Botas de travesía
Calzado especial para esquiar en travesía que combina rigidez para el descenso con flexibilidad y ligereza para caminar y subir. Permiten adaptarse a diferentes terrenos y son claves para moverse fuera de pista o en montaña.
Las botas de travesía son diferentes a las botas de esquí tradicionales. Tienen una doble función: te ofrecen soporte firme para controlar los esquís cuando bajás, pero también dejan que el tobillo se mueva un poco para poder subir caminando o con pieles de foca. Esto es muy útil cuando no hay remontes y hay que escalar o avanzar por terreno variado.
Suelen ser más livianas que las botas de pista y tienen modos para bloquear o liberar la flexión del pie. Cuando estás empezando, muchas veces la gente se olvida de ajustar bien este modo y terminan con las botas durísimas para caminar o demasiado flojas para esquiar, lo que hace más difícil controlar y cansarte antes.
Por último, es importante que las botas calcen bien para evitar incomodidades que terminan con los pies fríos o doloridos. Usarlas correctamente hace que la experiencia en travesía sea más segura y cómoda, sobre todo porque los movimientos y esfuerzos son distintos a los del esquí convencional.
Cómo se usa
Para la excursión fuera de pista, siempre es recomendable usar botas de travesía que faciliten tanto la subida como el descenso.
Ojo con esto
No olvides cambiar al modo rigidez para el descenso; esquiar con las botas en modo caminata puede causar lesiones o pérdida de control.

************

_Lista de tareas_:
a) Copia del texto sobre las botas de travesía el fragmento que empieza con las palabras "Suelen ser más" y termina con "del esquí convencional.".
b) Según el texto sobre las botas de travesía, ¿por qué hay que pasar las botas al modo rigidez antes de bajar? Responde en una a tres oraciones.
c) Responde estas preguntas con lo que dice el texto sobre las botas de travesía:
(i) Además de caminando, ¿con qué se puede subir usando estas botas?
(ii) Comparadas con las botas de pista, ¿cómo suelen ser en cuanto a peso?
(iii) ¿Cómo pueden terminar los pies si las botas no calzan bien?

_Datos guardados_:
************

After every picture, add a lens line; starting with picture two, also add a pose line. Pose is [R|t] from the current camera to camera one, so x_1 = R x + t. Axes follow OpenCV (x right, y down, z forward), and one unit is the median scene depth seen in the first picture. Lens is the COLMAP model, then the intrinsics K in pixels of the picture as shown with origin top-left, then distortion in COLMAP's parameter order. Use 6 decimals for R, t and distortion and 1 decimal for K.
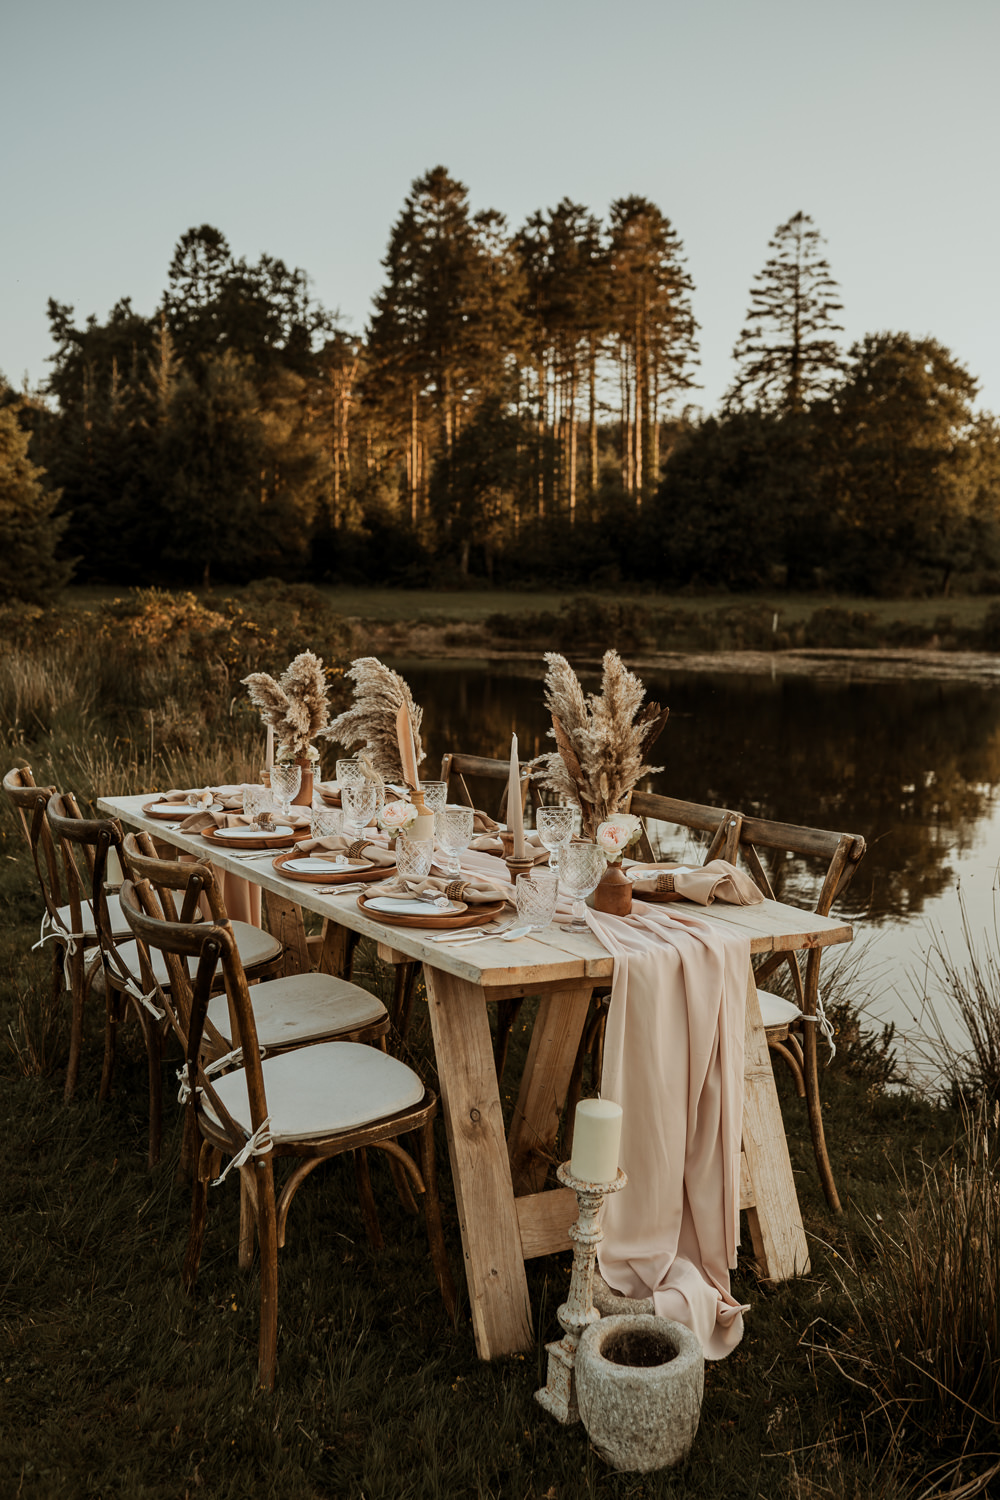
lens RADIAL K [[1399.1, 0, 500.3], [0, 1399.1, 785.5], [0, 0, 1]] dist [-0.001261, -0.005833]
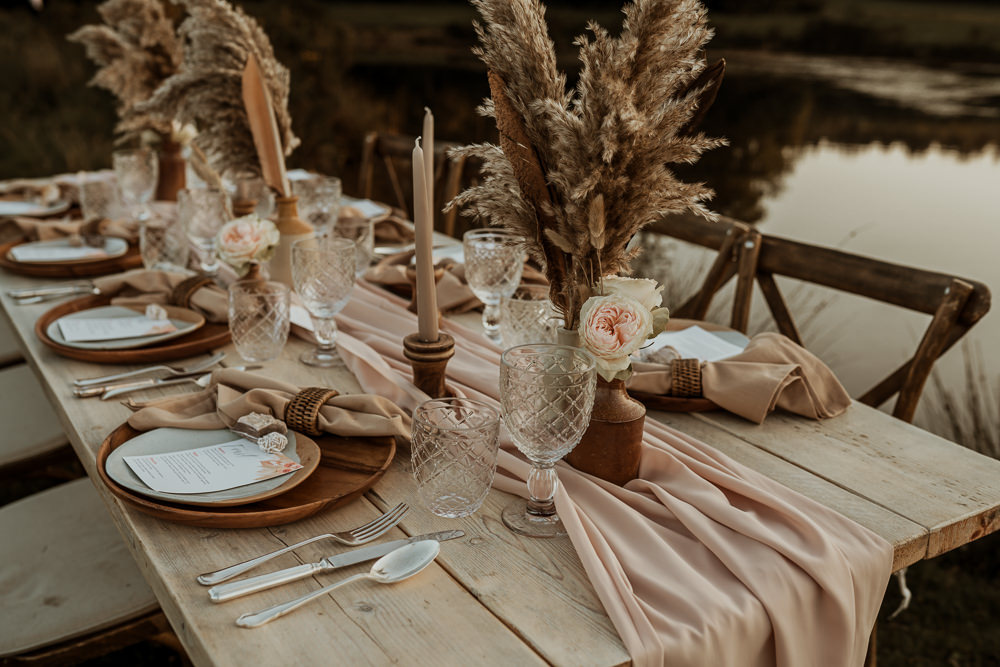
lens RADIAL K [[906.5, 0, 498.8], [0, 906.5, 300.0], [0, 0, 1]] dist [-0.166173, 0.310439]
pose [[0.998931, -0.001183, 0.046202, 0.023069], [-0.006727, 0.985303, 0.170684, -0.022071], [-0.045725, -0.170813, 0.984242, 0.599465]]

************

_Respuestas por punto_:
a)
Suelen ser más livianas que las botas de pista y tienen modos para bloquear o liberar la flexión del pie. Cuando estás empezando, muchas veces la gente se olvida de ajustar bien este modo y terminan con las botas durísimas para caminar o demasiado flojas para esquiar, lo que hace más difícil controlar y cansarte antes.
Por último, es importante que las botas calcen bien para evitar incomodidades que terminan con los pies fríos o doloridos. Usarlas correctamente hace que la experiencia en travesía sea más segura y cómoda, sobre todo porque los movimientos y esfuerzos son distintos a los del esquí convencional.

b) Porque esquiar con las botas en modo caminata puede causar lesiones o pérdida de control. El modo rígido da el soporte firme que hace falta para controlar los esquís en la bajada.

c)
(i) Con pieles de foca.
(ii) Suelen ser más livianas.
(iii) Fríos o doloridos.